The NZ media’s reaction to Springboks win against All Blacks
New Zealand’s leading rugby writers were unanimous in their applause of the Springboks and in the reality check for the All Blacks in a defeat that leaves the men in black with more questions than it provided answers, writes Mark Keohane.
NZ Herald Gregor Paul
South Africa have provided the perfect measuring stick: a true gauge for the All Blacks to assess which parts of their game are working and which are in need of major attention.
They have their answers now and while it was sobering, probably galling at times, to be cleaned out at the lineout so often and buckled at the scrum the way they were, these are issues the All Blacks can reasonably expect to fix. And fix them quickly and effectively.
Across 160 minutes of rugby, the Springboks exposed too many cracks in the All Blacks’ set-up, none more patent, than at the set piece.
It was scrum and particularly lineout where there was daylight between the two teams and it was here, in these two-old fashioned arts, that the Springboks built their second test victory.
The set piece was like a computer virus for the All Blacks. The Springboks got their bug into the system as it were by outsmarting the All Blacks at the lineout and out-powering them at the scrum, and from there the malware travelled to the breakdown, to the collision and just about through the entire eco-system.
The All Blacks need a set piece system reboot. They came into the series with the Boks confident their scrum and lineout were in good shape.
By the last two scrums of the game, the All Blacks were in chaos, being shoved backwards at a rate of knots and were saved by the miraculous work of skipper Ardie Savea who somehow found a way to grab the ball at his feet and ram his personal gear level out of reverse into drive in spectacular fashion.
But the All Blacks know they can’t compete, not seriously, if they have a scrum that is being crushed like that.
NZ Herald’s Patrick McKendry
Right, well that’s settled, at least. On a night when the All Blacks as a group failed to cope with the Springboks’ set piece excellence, breakdown superiority, defensive pressure, and, underpinning it all, hunger, Jordie Barrett once again shone brightest to announce himself as New Zealand’s best fullback.
How the Boks ambushed the All Blacks in the second half on the Gold Coast when they had used pretty much exactly those strategies in Townsville a week earlier, when Ian Foster’s men were lucky to escape with a win, and indeed the first half at Robina Stadium, will presumably be up for discussion this week as the brains trust examine failures of execution and strategy.
NZ Herald’s Chris Rattue
South Africa (Big Winner)
One of the big differences between New Zealand and South African rugby in the modern era has been self-belief.
The All Blacks thrive on inner confidence, while South Africa are up and down in that department.
But the Springboks are awesome when they truly believe in their game plan, as we have seen in a couple of World Cups.
The signs of growing inner confidence were there on Saturday night, particularly in the way the Boks stuck to their guns when the game appeared to be slipping away.
They looked like a powerful, buoyant and tight-knit unit under newish coach Jacques Nienaber.
All Black pack (Losers)
Said it before, will say it again.
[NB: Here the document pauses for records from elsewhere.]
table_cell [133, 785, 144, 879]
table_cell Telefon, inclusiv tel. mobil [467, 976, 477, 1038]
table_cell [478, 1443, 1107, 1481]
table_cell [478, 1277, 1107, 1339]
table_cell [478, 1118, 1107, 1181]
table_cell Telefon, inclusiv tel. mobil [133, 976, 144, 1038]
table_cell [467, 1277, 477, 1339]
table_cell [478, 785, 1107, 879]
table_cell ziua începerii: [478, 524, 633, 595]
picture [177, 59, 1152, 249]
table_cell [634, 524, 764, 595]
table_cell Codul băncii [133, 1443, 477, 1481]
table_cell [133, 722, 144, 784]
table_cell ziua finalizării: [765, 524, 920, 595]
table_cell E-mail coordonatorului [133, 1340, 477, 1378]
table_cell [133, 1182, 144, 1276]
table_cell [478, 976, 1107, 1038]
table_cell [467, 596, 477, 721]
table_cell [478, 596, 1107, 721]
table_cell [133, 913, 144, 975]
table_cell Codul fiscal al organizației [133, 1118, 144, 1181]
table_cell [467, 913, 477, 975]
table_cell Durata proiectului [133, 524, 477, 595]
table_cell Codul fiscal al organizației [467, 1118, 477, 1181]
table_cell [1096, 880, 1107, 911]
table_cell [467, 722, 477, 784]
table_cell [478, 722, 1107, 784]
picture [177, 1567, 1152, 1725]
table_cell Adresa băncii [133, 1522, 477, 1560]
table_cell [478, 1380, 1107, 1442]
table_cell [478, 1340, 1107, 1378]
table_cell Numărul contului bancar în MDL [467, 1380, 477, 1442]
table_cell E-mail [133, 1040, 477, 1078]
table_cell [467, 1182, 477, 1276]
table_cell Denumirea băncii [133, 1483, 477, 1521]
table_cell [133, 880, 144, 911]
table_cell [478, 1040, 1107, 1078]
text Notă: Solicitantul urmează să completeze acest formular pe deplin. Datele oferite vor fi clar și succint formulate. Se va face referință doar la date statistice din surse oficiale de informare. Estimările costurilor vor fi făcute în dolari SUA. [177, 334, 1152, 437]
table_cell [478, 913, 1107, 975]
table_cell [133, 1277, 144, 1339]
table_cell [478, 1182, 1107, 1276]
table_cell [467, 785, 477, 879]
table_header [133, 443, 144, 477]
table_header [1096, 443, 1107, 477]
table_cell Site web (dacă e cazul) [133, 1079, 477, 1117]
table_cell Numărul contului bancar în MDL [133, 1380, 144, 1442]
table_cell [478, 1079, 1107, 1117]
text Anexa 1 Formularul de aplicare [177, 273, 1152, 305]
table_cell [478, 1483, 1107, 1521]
The All Black dominoes will fall when legendary locks Brodie Retallick and Sam Whitelock run out of gas.
Retallick struggled, Whitelock wasn’t there, and the All Blacks were monstered by Eben Etzebeth and co in the latest test.
Bottom line: The All Blacks need to give their back-up locks plenty of action in order to find and develop the next great pair, as insurance before the next World Cup. And those newcomers need to be monsters.
Or to put it another way – the All Blacks’ relentless dominance over the physically softer Wallabies gives a dangerously false read.
NZ Herald’s Liam Napier
This one had blood, brutality and beauty in spades.
The Springboks pulled something of a swifty to mix their traditional power with genuine skill. It wasn’t a total transformation – the Boks still brought their furious strength to disrupting the breakdown and lineout, and their smothering line defensive line speed.
This time their backline, the midfield pairing of Damian de Allende and Lukhanyo Am in particular, had the chance to showcase their world-class skill.
Stuff.co.nz Marc Hinton
Indeed, when the Springboks are able to string together the muscular elements of their game with just enough delicate touches, as they very much were in this classic defeat of the All Blacks, there can be no doubting they are a quality rugby side.
Far from killing the game, as some suggested in the wake of last week’s defeat in Townsville, they have breathed some life into it. These threatening, talented All Blacks of Ian Foster’s can be defeated if you do what you do well, stick to it and go the full distance.
the Boks took them apart at the lineout, pressured them so much on that kick and chase and harried them into errors and elements of poor discipline that in the end cost them the match – decided on an 80th-minute penalty to Elton Jantjies.
These All Blacks are not the finished item and have plenty to do to get there. But it has taken the mighty Springboks to confirm it and maybe in a couple of years’ time they will look back at this juncture as an important point in their development.
At the end of a splendid end to this competition, both sides will walk away with plenty to ponder. But there is one thing we can all be sure of: the Springboks remain right at the top of this game, playing a style of rugby that they are not only very good at, but they are not about to change for the world.